DATA LISTING:
++++++++++++++++++++

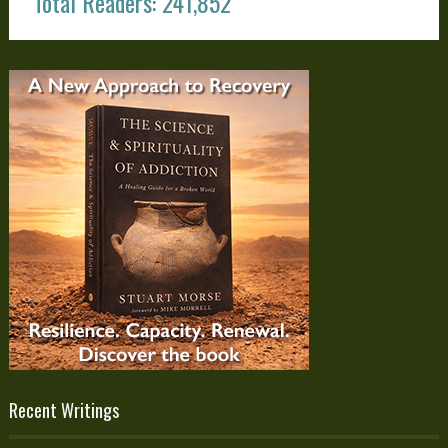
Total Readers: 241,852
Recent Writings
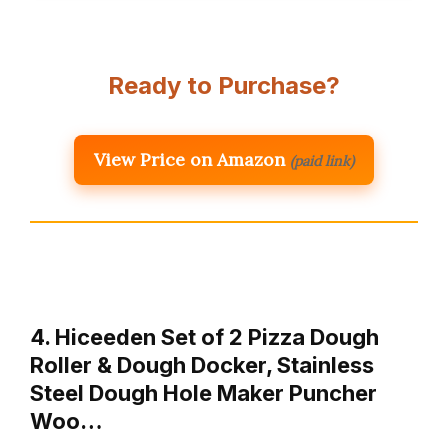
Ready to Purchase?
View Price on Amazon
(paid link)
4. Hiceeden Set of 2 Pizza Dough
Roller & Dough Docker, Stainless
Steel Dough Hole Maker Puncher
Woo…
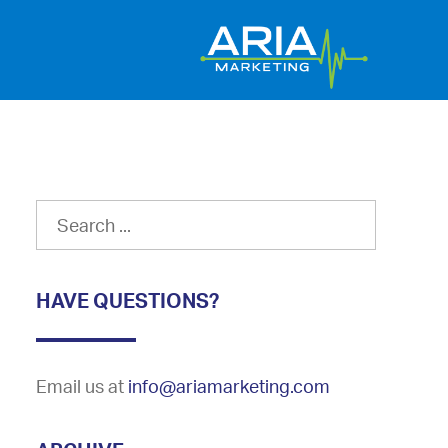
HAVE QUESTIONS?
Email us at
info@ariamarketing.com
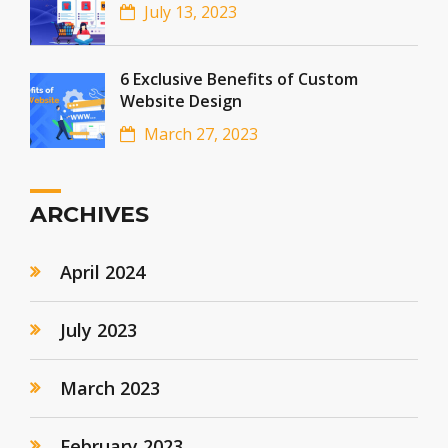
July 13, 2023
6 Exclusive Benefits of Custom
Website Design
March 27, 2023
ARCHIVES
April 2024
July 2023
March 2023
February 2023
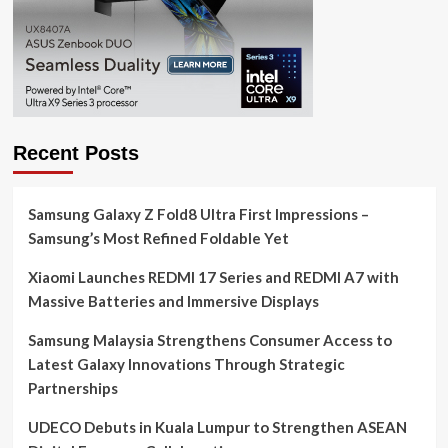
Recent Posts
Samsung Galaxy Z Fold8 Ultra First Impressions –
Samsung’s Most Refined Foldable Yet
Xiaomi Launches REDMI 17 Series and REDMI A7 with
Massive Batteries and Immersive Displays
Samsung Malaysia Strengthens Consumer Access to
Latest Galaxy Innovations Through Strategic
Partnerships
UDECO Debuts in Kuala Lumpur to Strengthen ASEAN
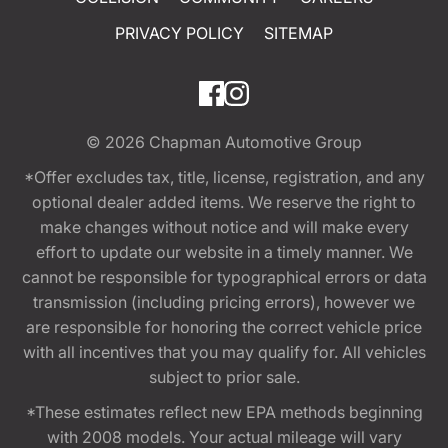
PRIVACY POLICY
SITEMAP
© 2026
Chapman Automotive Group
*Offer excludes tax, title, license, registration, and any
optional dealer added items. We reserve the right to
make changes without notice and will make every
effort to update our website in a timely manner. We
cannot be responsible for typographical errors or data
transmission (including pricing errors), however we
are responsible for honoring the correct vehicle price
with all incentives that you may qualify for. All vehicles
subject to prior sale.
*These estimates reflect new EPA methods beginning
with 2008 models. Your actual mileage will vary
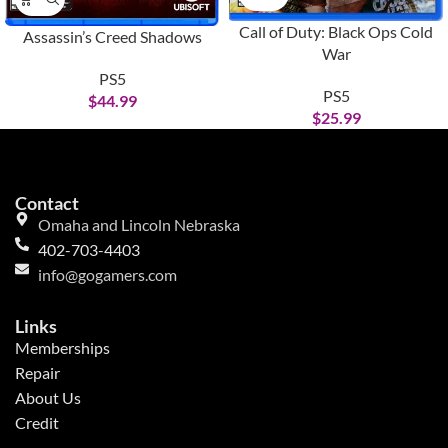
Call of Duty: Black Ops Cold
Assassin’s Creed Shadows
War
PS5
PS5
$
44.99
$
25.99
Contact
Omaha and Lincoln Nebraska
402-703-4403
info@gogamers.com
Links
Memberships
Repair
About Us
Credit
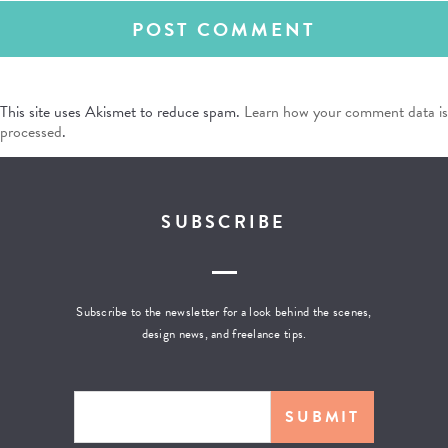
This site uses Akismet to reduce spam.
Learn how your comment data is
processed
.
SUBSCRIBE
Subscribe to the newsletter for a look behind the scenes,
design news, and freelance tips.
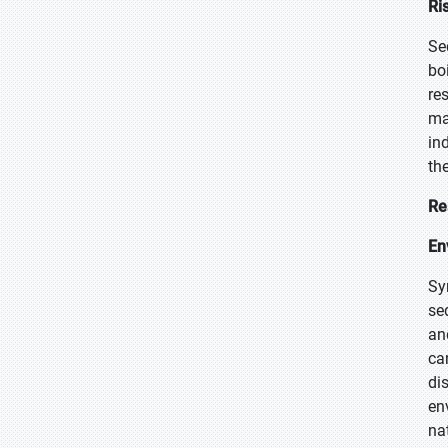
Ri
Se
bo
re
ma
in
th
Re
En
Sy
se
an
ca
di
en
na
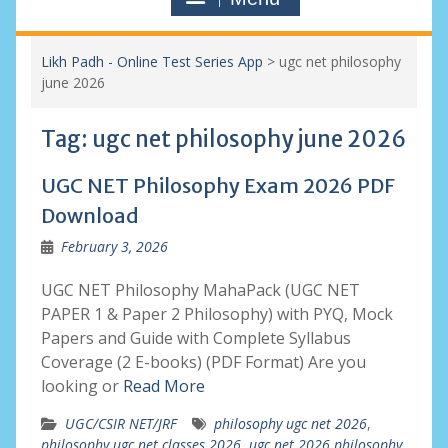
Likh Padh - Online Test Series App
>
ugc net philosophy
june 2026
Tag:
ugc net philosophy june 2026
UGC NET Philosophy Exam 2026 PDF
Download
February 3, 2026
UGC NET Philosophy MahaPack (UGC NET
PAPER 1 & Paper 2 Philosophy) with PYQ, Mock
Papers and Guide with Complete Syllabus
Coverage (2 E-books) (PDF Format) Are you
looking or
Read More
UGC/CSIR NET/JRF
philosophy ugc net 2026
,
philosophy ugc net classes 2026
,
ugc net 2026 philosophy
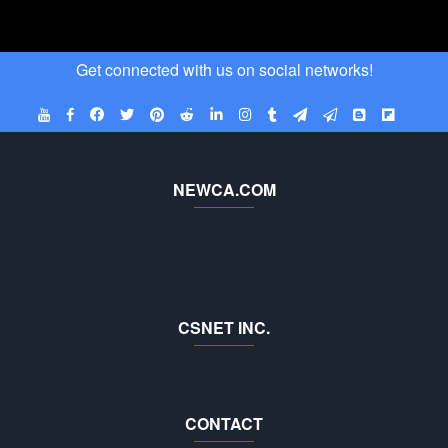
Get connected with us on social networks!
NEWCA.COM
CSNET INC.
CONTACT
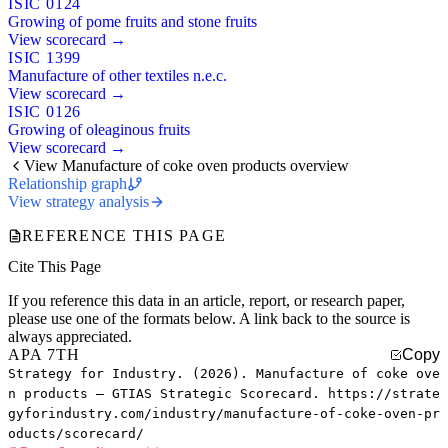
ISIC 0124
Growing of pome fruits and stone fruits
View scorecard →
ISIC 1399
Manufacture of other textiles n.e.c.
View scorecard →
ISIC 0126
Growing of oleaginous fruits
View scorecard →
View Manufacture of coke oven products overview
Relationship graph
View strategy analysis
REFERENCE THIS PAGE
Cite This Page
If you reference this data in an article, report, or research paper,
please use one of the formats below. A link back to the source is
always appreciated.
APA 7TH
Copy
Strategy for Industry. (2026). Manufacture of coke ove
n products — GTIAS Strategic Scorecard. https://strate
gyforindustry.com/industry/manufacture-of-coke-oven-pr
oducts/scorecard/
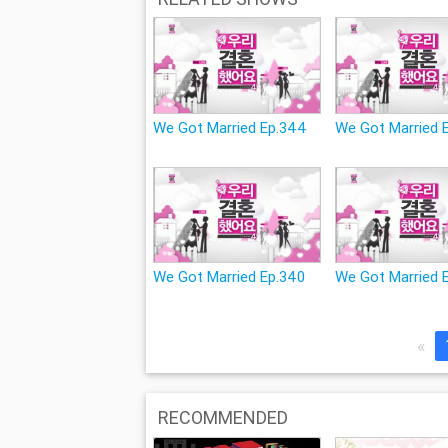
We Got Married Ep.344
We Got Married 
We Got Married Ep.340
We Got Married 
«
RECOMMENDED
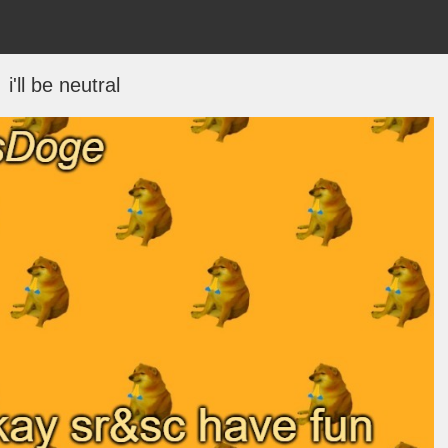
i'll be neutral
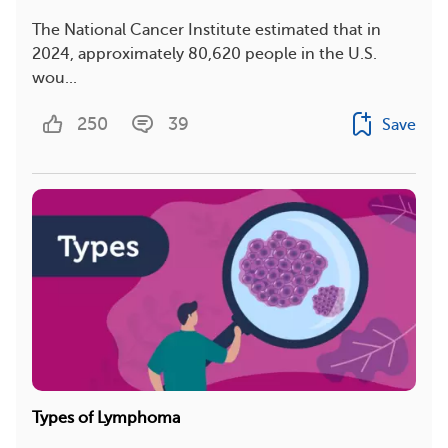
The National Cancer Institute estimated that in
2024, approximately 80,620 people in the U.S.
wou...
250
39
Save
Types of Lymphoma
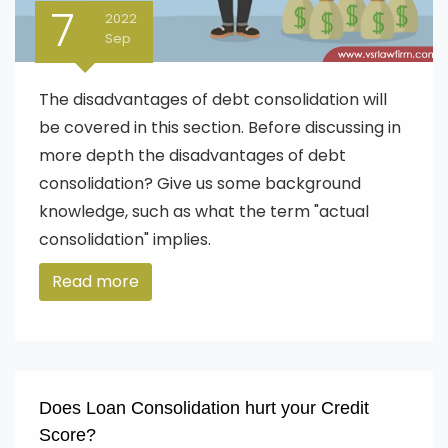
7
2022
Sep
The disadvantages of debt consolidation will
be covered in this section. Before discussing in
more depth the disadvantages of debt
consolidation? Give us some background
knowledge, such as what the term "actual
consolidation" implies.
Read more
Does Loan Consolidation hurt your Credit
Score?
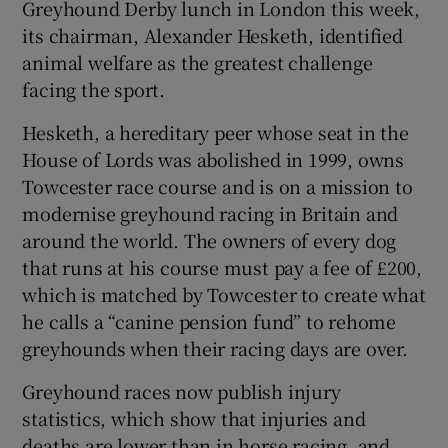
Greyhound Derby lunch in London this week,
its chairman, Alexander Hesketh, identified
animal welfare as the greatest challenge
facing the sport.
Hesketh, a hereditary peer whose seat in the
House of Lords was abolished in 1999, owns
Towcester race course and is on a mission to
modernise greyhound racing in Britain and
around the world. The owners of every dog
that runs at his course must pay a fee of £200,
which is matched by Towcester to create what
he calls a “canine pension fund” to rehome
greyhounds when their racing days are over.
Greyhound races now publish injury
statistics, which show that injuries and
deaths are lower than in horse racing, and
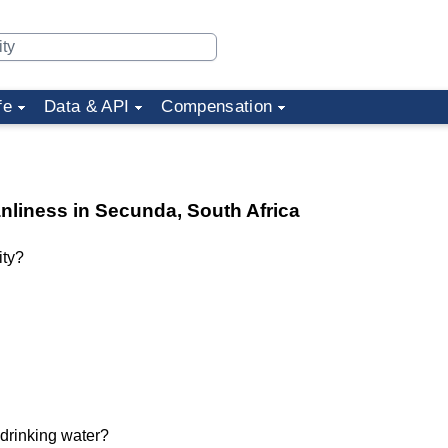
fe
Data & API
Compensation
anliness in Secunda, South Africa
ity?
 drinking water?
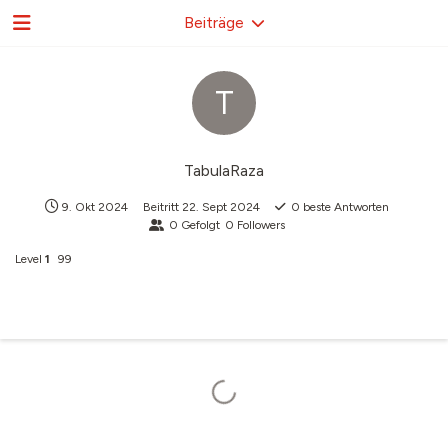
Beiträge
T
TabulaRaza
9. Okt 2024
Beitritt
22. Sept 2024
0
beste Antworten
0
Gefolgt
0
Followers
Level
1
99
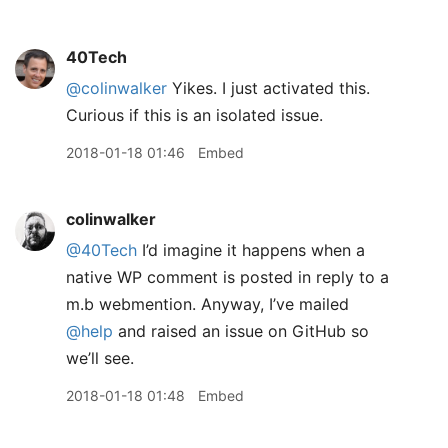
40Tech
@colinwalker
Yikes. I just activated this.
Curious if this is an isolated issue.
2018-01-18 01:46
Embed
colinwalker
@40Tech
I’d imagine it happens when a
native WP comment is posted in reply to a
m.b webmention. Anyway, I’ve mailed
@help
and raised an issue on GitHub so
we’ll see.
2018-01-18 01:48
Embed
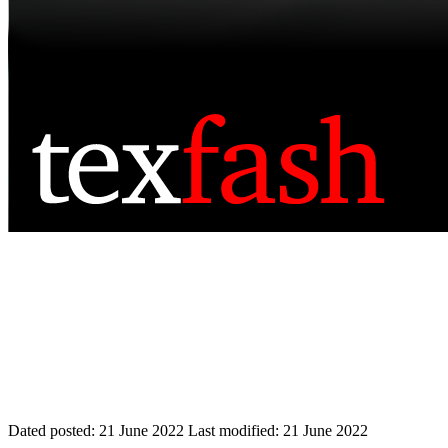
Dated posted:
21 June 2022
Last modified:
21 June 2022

++++++++++++++++++++

REQUEST: Put the text lines from all the items above into a Markdown table with the columns Row and Line, numbering the rows in order and omitting blank lines. Leave the pictures out of the table.

TASK ANSWER:
| Row | Line |
|---|---|
| 1 | Total Readers: 241,852 |
| 2 | Recent Writings |
| 3 | Ready to Purchase? |
| 4 | View Price on Amazon |
| 5 | (paid link) |
| 6 | 4. Hiceeden Set of 2 Pizza Dough |
| 7 | Roller & Dough Docker, Stainless |
| 8 | Steel Dough Hole Maker Puncher |
| 9 | Woo… |
| 10 | HAVE QUESTIONS? |
| 11 | Email us at |
| 12 | info@ariamarketing.com |
| 13 | July 13, 2023 |
| 14 | 6 Exclusive Benefits of Custom |
| 15 | Website Design |
| 16 | March 27, 2023 |
| 17 | ARCHIVES |
| 18 | April 2024 |
| 19 | July 2023 |
| 20 | March 2023 |
| 21 | February 2023 |
| 22 | Recent Posts |
| 23 | Samsung Galaxy Z Fold8 Ultra First Impressions – |
| 24 | Samsung’s Most Refined Foldable Yet |
| 25 | Xiaomi Launches REDMI 17 Series and REDMI A7 with |
| 26 | Massive Batteries and Immersive Displays |
| 27 | Samsung Malaysia Strengthens Consumer Access to |
| 28 | Latest Galaxy Innovations Through Strategic |
| 29 | Partnerships |
| 30 | UDECO Debuts in Kuala Lumpur to Strengthen ASEAN |
| 31 | PRIVACY POLICY |
| 32 | SITEMAP |
| 33 | © 2026 |
| 34 | Chapman Automotive Group |
| 35 | *Offer excludes tax, title, license, registration, and any |
| 36 | optional dealer added items. We reserve the right to |
| 37 | make changes without notice and will make every |
| 38 | effort to update our website in a timely manner. We |
| 39 | cannot be responsible for typographical errors or data |
| 40 | transmission (including pricing errors), however we |
| 41 | are responsible for honoring the correct vehicle price |
| 42 | with all incentives that you may qualify for. All vehicles |
| 43 | subject to prior sale. |
| 44 | *These estimates reflect new EPA methods beginning |
| 45 | with 2008 models. Your actual mileage will vary |
| 46 | Call of Duty: Black Ops Cold |
| 47 | Assassin’s Creed Shadows |
| 48 | War |
| 49 | PS5 |
| 50 | PS5 |
| 51 | $ |
| 52 | 44.99 |
| 53 | $ |
| 54 | 25.99 |
| 55 | Contact |
| 56 | Omaha and Lincoln Nebraska |
| 57 | 402-703-4403 |
| 58 | info@gogamers.com |
| 59 | Links |
| 60 | Memberships |
| 61 | Repair |
| 62 | About Us |
| 63 | Credit |
| 64 | This site uses Akismet to reduce spam. |
| 65 | Learn how your comment data is |
| 66 | processed |
| 67 | . |
| 68 | SUBSCRIBE |
| 69 | Subscribe to the newsletter for a look behind the scenes, |
| 70 | design news, and freelance tips. |
| 71 | Ri |
| 72 | Se |
| 73 | bo |
| 74 | re |
| 75 | ma |
| 76 | in |
| 77 | th |
| 78 | Re |
| 79 | En |
| 80 | Sy |
| 81 | se |
| 82 | an |
| 83 | ca |
| 84 | di |
| 85 | en |
| 86 | na |
| 87 | Likh Padh - Online Test Series App |
| 88 | > |
| 89 | ugc net philosophy |
| 90 | june 2026 |
| 91 | Tag: |
| 92 | ugc net philosophy june 2026 |
| 93 | UGC NET Philosophy Exam 2026 PDF |
| 94 | Download |
| 95 | February 3, 2026 |
| 96 | UGC NET Philosophy MahaPack (UGC NET |
| 97 | PAPER 1 & Paper 2 Philosophy) with PYQ, Mock |
| 98 | Papers and Guide with Complete Syllabus |
| 99 | Coverage (2 E-books) (PDF Format) Are you |
| 100 | looking or |
| 101 | Read More |
| 102 | UGC/CSIR NET/JRF |
| 103 | philosophy ugc net 2026 |
| 104 | , |
| 105 | philosophy ugc net classes 2026 |
| 106 | , |
| 107 | ugc net 2026 philosophy |
| 108 | Get connected with us on social networks! |
| 109 | NEWCA.COM |
| 110 | CSNET INC. |
| 111 | CONTACT |
| 112 | ISIC 0124 |
| 113 | Growing of pome fruits and stone fruits |
| 114 | View scorecard → |
| 115 | ISIC 1399 |
| 116 | Manufacture of other textiles n.e.c. |
| 117 | View scorecard → |
| 118 | ISIC 0126 |
| 119 | Growing of oleaginous fruits |
| 120 | View scorecard → |
| 121 | View Manufacture of coke oven products overview |
| 122 | Relationship graph |
| 123 | View strategy analysis |
| 124 | REFERENCE THIS PAGE |
| 125 | Cite This Page |
| 126 | If you reference this data in an article, report, or research paper, |
| 127 | please use one of the formats below. A link back to the source is |
| 128 | always appreciated. |
| 129 | APA 7TH |
| 130 | Copy |
| 131 | Strategy for Industry. (2026). Manufacture of coke ove |
| 132 | n products — GTIAS Strategic Scorecard. https://strate |
| 133 | gyforindustry.com/industry/manufacture-of-coke-oven-pr |
| 134 | oducts/scorecard/ |
| 135 | We Got Married Ep.344 |
| 136 | We Got Married  |
| 137 | We Got Married Ep.340 |
| 138 | We Got Married  |
| 139 | « |
| 140 | RECOMMENDED |
| 141 | i'll be neutral |
| 142 | The National Cancer Institute estimated that in |
| 143 | 2024, approximately 80,620 people in the U.S. |
| 144 | wou... |
| 145 | 250 |
| 146 | 39 |
| 147 | Save |
| 148 | Types of Lymphoma |
| 149 | 7 |
| 150 | 2022 |
| 151 | Sep |
| 152 | The disadvantages of debt consolidation will |
| 153 | be covered in this section. Before discussing in |
| 154 | more depth the disadvantages of debt |
| 155 | consolidation? Give us some background |
| 156 | knowledge, such as what the term "actual |
| 157 | consolidation" implies. |
| 158 | Read more |
| 159 | Does Loan Consolidation hurt your Credit |
| 160 | Score? |
| 161 | Greyhound Derby lunch in London this week, |
| 162 | its chairman, Alexander Hesketh, identified |
| 163 | animal welfare as the greatest challenge |
| 164 | facing the sport. |
| 165 | Hesketh, a hereditary peer whose seat in the |
| 166 | House of Lords was abolished in 1999, owns |
| 167 | Towcester race course and is on a mission to |
| 168 | modernise greyhound racing in Britain and |
| 169 | around the world. The owners of every dog |
| 170 | that runs at his course must pay a fee of £200, |
| 171 | which is matched by Towcester to create what |
| 172 | he calls a “canine pension fund” to rehome |
| 173 | greyhounds when their racing days are over. |
| 174 | Greyhound races now publish injury |
| 175 | statistics, which show that injuries and |
| 176 | deaths are lower than in horse racing, and |
| 177 | fe |
| 178 | Data & API |
| 179 | Compensation |
| 180 | anliness in Secunda, South Africa |
| 181 | ity? |
| 182 |  drinking water? |
| 183 | Beiträge |
| 184 | T |
| 185 | TabulaRaza |
| 186 | 9. Okt 2024 |
| 187 | Beitritt |
| 188 | 22. Sept 2024 |
| 189 | 0 |
| 190 | beste Antworten |
| 191 | 0 |
| 192 | Gefolgt |
| 193 | 0 |
| 194 | Followers |
| 195 | Level |
| 196 | 1 |
| 197 | 99 |
| 198 | 40Tech |
| 199 | @colinwalker |
| 200 | Yikes. I just activated this. |
| 201 | Curious if this is an isolated issue. |
| 202 | 2018-01-18 01:46 |
| 203 | Embed |
| 204 | colinwalker |
| 205 | @40Tech |
| 206 | I’d imagine it happens when a |
| 207 | native WP comment is posted in reply to a |
| 208 | m.b webmention. Anyway, I’ve mailed |
| 209 | @help |
| 210 | and raised an issue on GitHub so |
| 211 | we’ll see. |
| 212 | 2018-01-18 01:48 |
| 213 | Embed |
| 214 | Dated posted: |
| 215 | 21 June 2022 |
| 216 | Last modified: |
| 217 | 21 June 2022 |